● **Task details**:
The entries that follow include a run beginning at the line with "2: (346, 145)" and ending at the line with "41: (340, 146)"; restate that run word for word and leave the rest out.

Stored data entries
+ + + +

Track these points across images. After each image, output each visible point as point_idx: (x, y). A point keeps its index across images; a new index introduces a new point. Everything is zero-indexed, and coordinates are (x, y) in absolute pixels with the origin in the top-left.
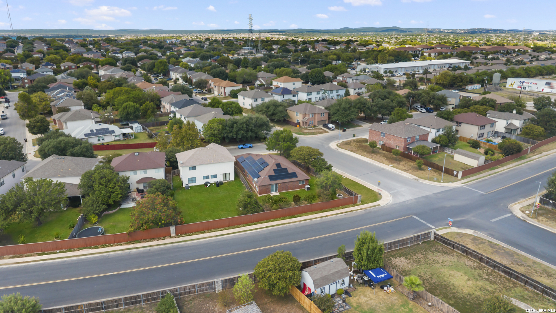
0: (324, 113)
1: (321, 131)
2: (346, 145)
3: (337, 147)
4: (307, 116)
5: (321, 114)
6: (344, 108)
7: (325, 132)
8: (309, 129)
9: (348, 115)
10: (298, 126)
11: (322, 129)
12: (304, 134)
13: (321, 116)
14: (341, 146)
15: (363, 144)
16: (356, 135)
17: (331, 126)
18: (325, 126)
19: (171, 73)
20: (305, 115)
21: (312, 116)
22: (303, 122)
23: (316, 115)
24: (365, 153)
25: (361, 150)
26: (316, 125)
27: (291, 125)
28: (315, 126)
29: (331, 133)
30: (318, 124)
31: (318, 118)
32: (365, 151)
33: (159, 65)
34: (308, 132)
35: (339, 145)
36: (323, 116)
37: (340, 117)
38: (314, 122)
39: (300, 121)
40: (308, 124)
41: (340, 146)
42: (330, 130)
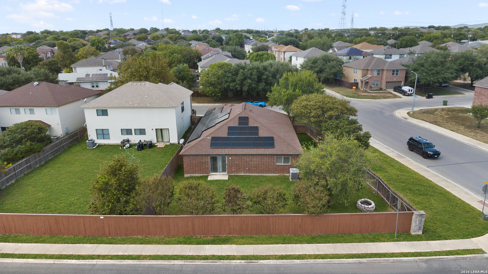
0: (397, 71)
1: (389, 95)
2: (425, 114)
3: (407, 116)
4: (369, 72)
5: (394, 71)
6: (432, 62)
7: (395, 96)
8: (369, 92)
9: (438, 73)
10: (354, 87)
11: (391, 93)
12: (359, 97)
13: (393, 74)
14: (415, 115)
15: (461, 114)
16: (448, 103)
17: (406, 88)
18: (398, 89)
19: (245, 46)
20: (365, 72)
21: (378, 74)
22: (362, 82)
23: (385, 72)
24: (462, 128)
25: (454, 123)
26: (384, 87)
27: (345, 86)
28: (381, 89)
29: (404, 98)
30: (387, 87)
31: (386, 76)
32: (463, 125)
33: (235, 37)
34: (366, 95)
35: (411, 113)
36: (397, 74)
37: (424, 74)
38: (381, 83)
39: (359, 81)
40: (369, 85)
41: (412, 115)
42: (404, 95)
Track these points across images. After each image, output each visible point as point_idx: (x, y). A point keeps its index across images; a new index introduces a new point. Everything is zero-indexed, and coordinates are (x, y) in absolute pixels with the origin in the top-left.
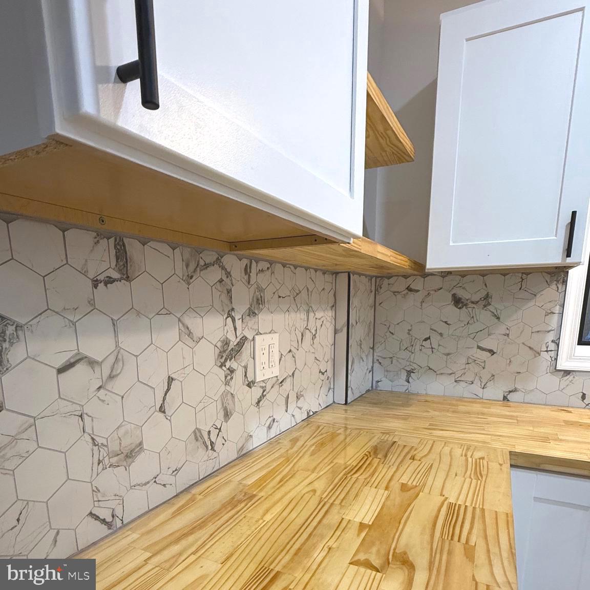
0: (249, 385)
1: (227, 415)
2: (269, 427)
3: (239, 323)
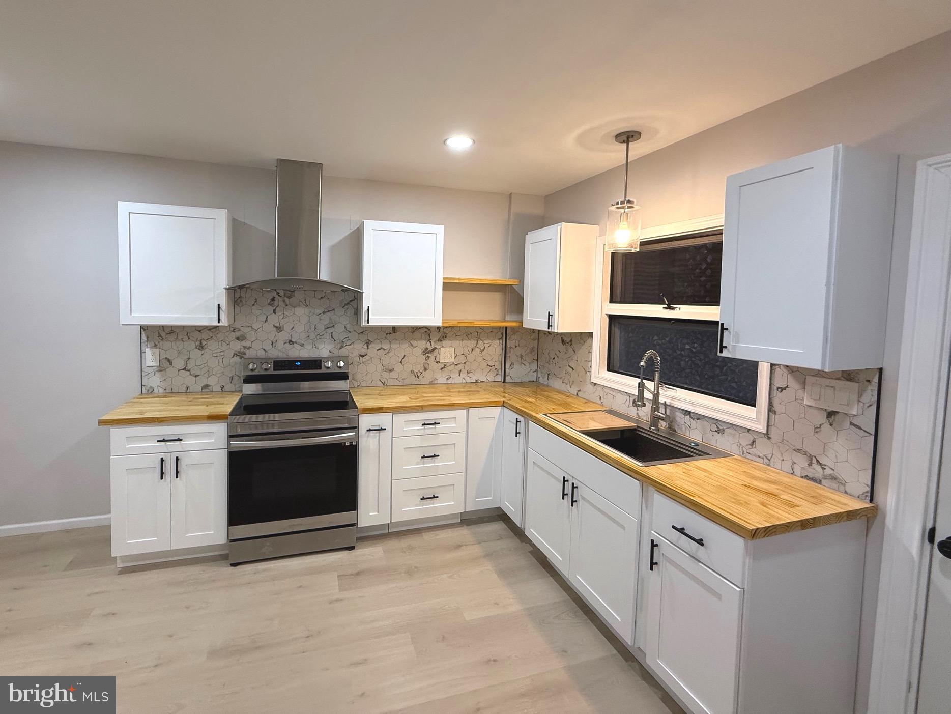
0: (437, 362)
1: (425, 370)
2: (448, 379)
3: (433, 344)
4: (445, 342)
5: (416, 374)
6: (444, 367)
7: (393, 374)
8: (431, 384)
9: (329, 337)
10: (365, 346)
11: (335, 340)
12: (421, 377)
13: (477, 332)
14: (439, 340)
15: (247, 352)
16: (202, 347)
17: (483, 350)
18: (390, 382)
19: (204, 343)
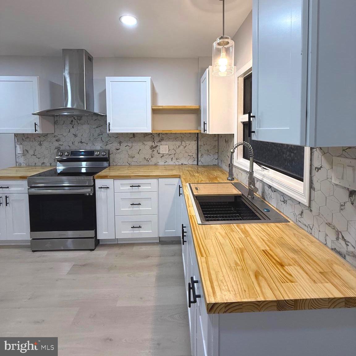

+ + + +

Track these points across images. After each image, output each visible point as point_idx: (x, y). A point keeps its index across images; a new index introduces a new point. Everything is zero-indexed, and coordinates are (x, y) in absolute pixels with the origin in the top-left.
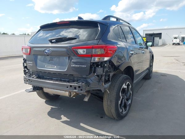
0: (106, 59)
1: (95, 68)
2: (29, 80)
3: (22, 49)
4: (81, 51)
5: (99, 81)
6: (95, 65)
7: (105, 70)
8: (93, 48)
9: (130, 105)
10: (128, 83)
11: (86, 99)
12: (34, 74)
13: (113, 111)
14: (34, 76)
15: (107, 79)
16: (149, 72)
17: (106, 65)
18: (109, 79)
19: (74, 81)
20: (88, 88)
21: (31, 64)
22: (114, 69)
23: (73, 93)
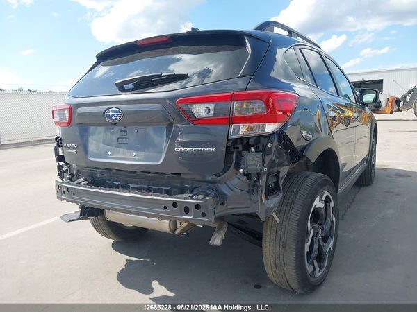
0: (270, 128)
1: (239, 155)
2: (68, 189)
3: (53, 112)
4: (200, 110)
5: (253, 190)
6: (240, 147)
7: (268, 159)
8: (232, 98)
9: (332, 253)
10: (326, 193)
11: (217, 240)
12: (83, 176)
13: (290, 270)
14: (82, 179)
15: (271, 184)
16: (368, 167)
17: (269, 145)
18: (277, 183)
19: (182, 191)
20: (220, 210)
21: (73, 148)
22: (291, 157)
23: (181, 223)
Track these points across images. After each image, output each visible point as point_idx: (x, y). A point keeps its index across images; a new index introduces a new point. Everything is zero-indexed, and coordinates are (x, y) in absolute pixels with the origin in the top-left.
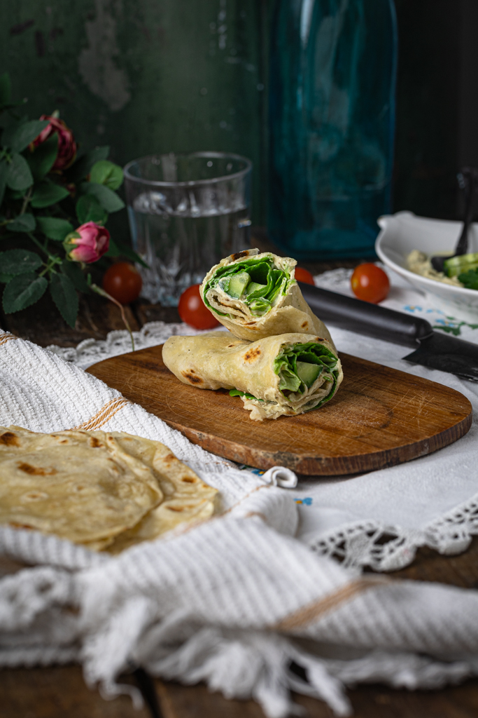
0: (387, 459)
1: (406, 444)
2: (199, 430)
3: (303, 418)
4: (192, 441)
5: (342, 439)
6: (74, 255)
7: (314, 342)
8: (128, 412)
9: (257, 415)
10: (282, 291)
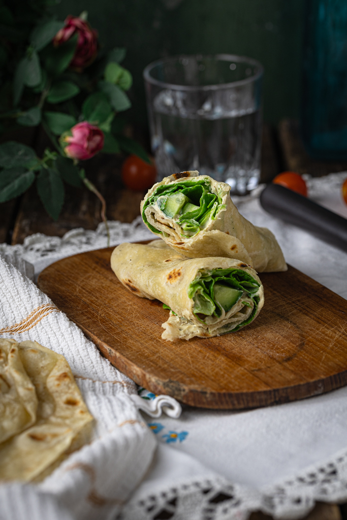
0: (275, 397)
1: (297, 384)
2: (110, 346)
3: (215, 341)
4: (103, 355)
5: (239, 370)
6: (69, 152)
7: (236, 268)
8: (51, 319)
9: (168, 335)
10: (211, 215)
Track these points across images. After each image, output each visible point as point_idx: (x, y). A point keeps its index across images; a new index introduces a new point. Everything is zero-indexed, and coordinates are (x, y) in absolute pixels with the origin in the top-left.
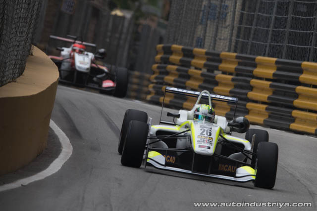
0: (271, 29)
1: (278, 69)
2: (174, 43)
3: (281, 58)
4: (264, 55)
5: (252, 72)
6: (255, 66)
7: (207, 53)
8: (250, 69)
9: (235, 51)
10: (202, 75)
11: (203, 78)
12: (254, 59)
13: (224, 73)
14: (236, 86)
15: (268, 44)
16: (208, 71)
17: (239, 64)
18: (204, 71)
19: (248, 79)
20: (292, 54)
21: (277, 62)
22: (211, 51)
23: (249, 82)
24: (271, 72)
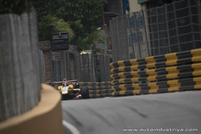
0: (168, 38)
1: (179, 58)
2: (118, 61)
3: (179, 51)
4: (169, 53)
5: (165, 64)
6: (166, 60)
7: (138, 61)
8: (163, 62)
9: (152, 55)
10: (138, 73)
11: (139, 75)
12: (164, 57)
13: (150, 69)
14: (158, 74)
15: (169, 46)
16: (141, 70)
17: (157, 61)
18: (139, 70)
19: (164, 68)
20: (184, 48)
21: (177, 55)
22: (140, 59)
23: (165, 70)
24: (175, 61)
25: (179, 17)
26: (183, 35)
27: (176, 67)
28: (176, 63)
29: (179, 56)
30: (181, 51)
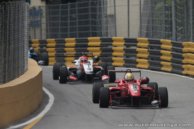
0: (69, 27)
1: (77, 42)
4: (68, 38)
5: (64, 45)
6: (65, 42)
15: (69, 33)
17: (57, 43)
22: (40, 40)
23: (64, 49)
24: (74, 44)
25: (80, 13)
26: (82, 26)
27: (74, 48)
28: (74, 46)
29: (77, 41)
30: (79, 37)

+ + + +

● **Exercise answer**:
2: (346, 145)
3: (337, 147)
4: (307, 116)
5: (321, 114)
6: (344, 108)
7: (325, 132)
8: (309, 129)
9: (348, 115)
10: (298, 126)
11: (322, 129)
12: (304, 134)
13: (321, 116)
14: (341, 146)
15: (363, 144)
16: (356, 135)
17: (331, 126)
18: (325, 126)
19: (171, 73)
20: (305, 115)
21: (312, 116)
22: (303, 122)
23: (316, 115)
24: (365, 153)
25: (361, 150)
26: (316, 125)
27: (291, 125)
28: (315, 126)
29: (331, 133)
30: (318, 124)
31: (318, 118)
32: (365, 151)
33: (159, 65)
34: (308, 132)
35: (339, 145)
36: (323, 116)
37: (340, 117)
38: (314, 122)
39: (300, 121)
40: (308, 124)
41: (340, 146)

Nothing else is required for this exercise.